## Work required
All of the listing should be output exactly, apart from the pictures.

-----

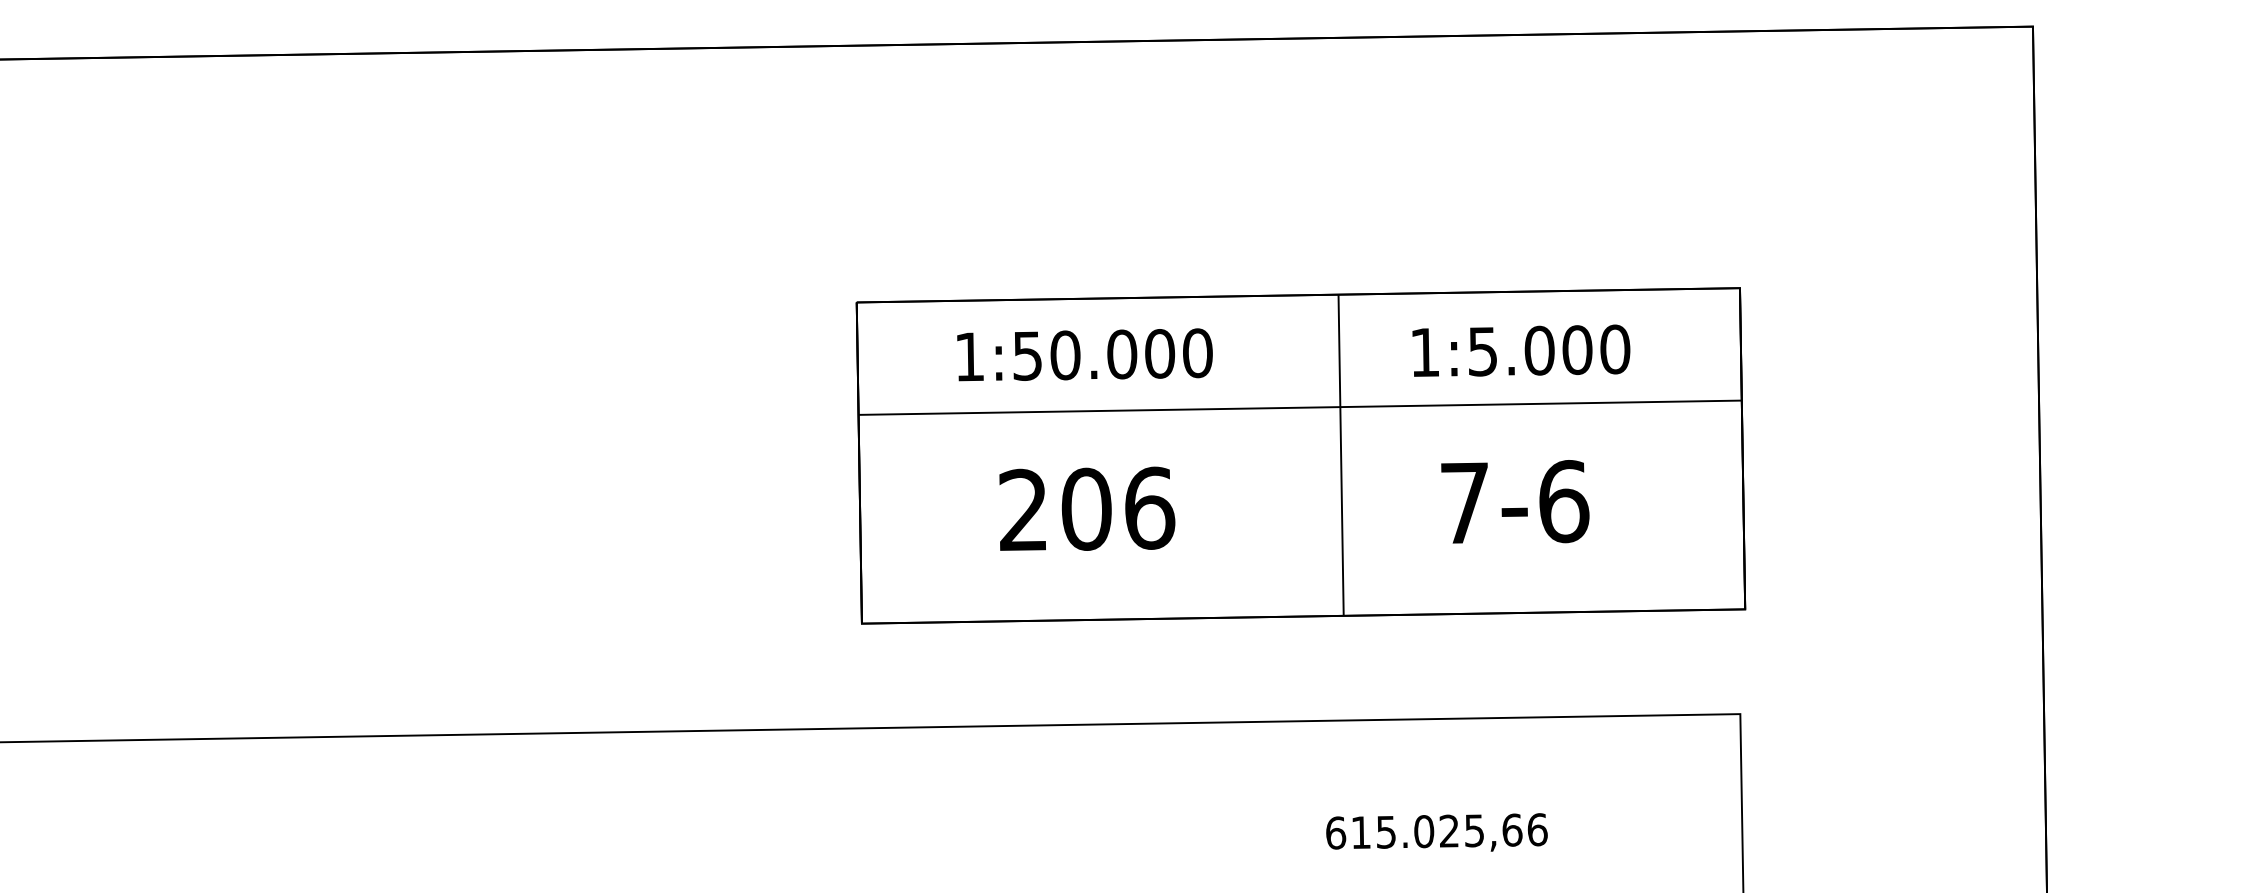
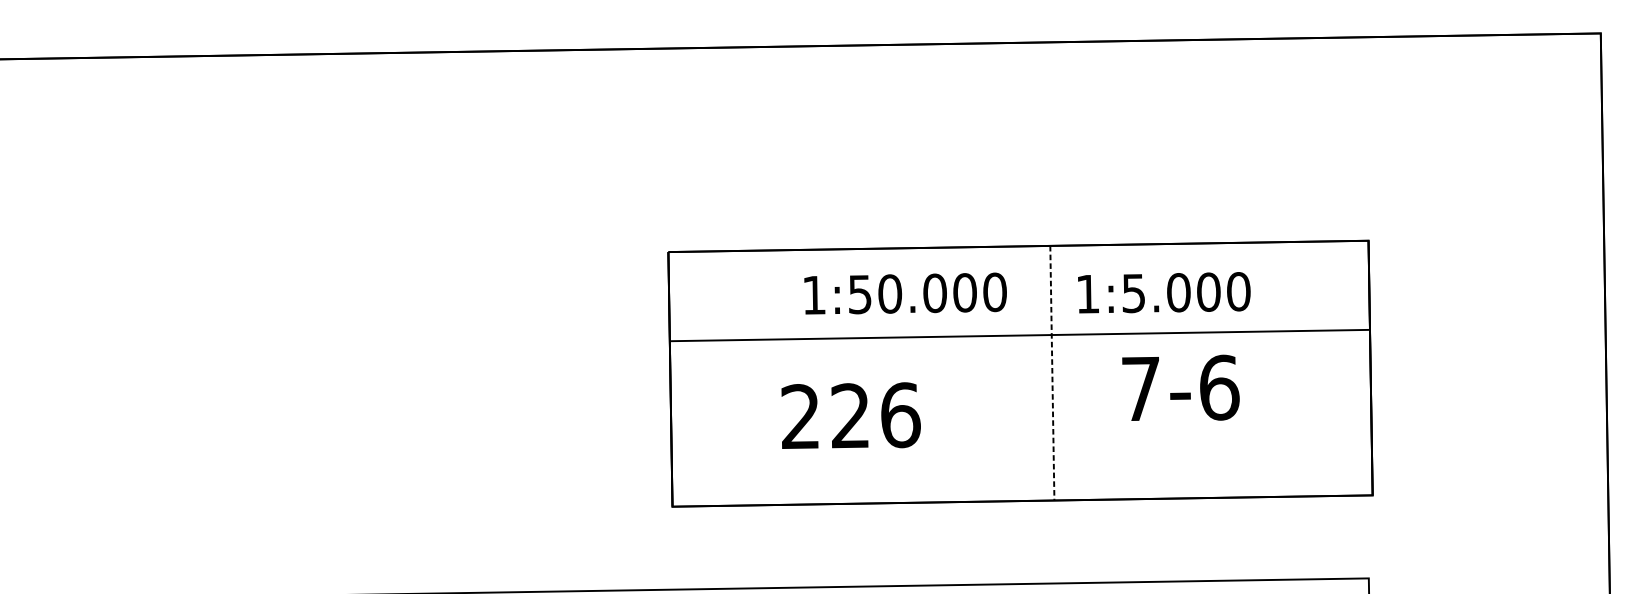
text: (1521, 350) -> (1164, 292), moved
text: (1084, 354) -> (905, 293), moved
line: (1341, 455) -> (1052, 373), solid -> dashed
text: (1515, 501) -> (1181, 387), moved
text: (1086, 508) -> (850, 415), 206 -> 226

-----

## Finished task
text: (1521, 350) -> (1164, 292), moved
text: (1084, 354) -> (905, 293), moved
line: (1341, 455) -> (1052, 373), solid -> dashed
text: (1515, 501) -> (1181, 387), moved
text: (1086, 508) -> (850, 415), 206 -> 226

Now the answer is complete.